Codeudor y fiador, ¿Cuál es la diferencia?

La garantía de una persona que respalde la negociación en un contrato de arrendamiento es fundamental para proteger el patrimonio del propietario.

HEIDI LLANES

15 de noviembre de 2022 11:45 AM

Todos los días se adelantan acciones de compra, venta y arriendo de inmuebles, donde muchas cláusulas deben cumplirse de forma legal para que la negociación, que demanda una alta inversión, no incurra en irregularidades que más adelante afecten o pongan el riesgo el patrimonio.

Uno de los requisitos sine qua non para la celebración de un contrato de arrendamiento, es la exigencia al nuevo inquilino de contar con el respaldo de un codeudor solidario o dos fiadores, figuras que en buena medida garantizan el pago de los cánones en caso de que se presente incumplimiento por parte de quien ha tomado el inmueble.

Las inmobiliarias cumplen a cabalidad con la exigencia de esta figura que también debe hacer parte en las contrataciones personales.

Generalmente no es de fácil consecución una persona que esté dispuesta a cumplir con este compromiso que tiene todas las exigencias del contrato, por cuanto una vez se firme, recaerá sobre el mismo la negligencia, daños y falta de pago en las que incurra el titular del acuerdo, advierte la trabajadora social Eliana Vergara. (Lea aquí: ¿Quién paga los daños en una casa arrendada?)

Se habla de codeudor y fiador, dejando entrever que se trata de términos semejantes, sin embargo, la experta aclara que existe una diferencia y la misma se marca al momento de hacerle exigencias ante lo pactado.

En el caso del codeudor solidario, siempre deberá responder por todas y cada una de las obligaciones que adquirió el arrendatario y que no cumpla en un momento específico del contrato.

Por su parte, el fiador puede tener el beneficio de “división”, es decir, solo pagará una parte de la deuda, la cual es compartida con el arrendatario y el otro fiador en caso de haberse exigido dos al hacer la negociación. Lo anterior afirma que ante un desistimiento en el contrato de arrendamiento, la responsabilidad de pago es más certera a través de la figura del codeudor solidario.

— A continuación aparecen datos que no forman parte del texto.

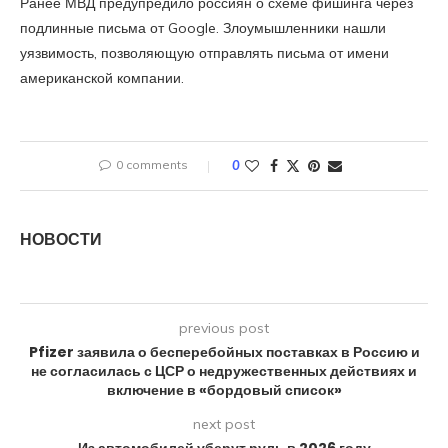
Ранее МВД предупредило россиян о схеме фишинга через
подлинные письма от Google. Злоумышленники нашли
уязвимость, позволяющую отправлять письма от имени
американской компании.
0 comments
0
НОВОСТИ
previous post
Pfizer заявила о бесперебойных поставках в Россию и
не согласилась с ЦСР о недружественных действиях и
включение в «бордовый список»
next post
Из автомобилей уберут руль в 2026 году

Cabe aclarar, que durante el tiempo que se ha estipulado en el contrato el codeudor solidario o el fiador, no pueden prescindir de tal obligación, de la que solo se desliga con la culminación del contrato, la restitución del inmueble y la expedición de un paz y salvo por parte del arrendador o in mobiliaria a cargo.

Al considerarse el respaldo más seguro, tanto el codeudor solidario como el fiador, deben cumplir con el requisito de contar con finca raíz y en muchos casos también se requiere de un contrato laboral que garantice su solidez económica.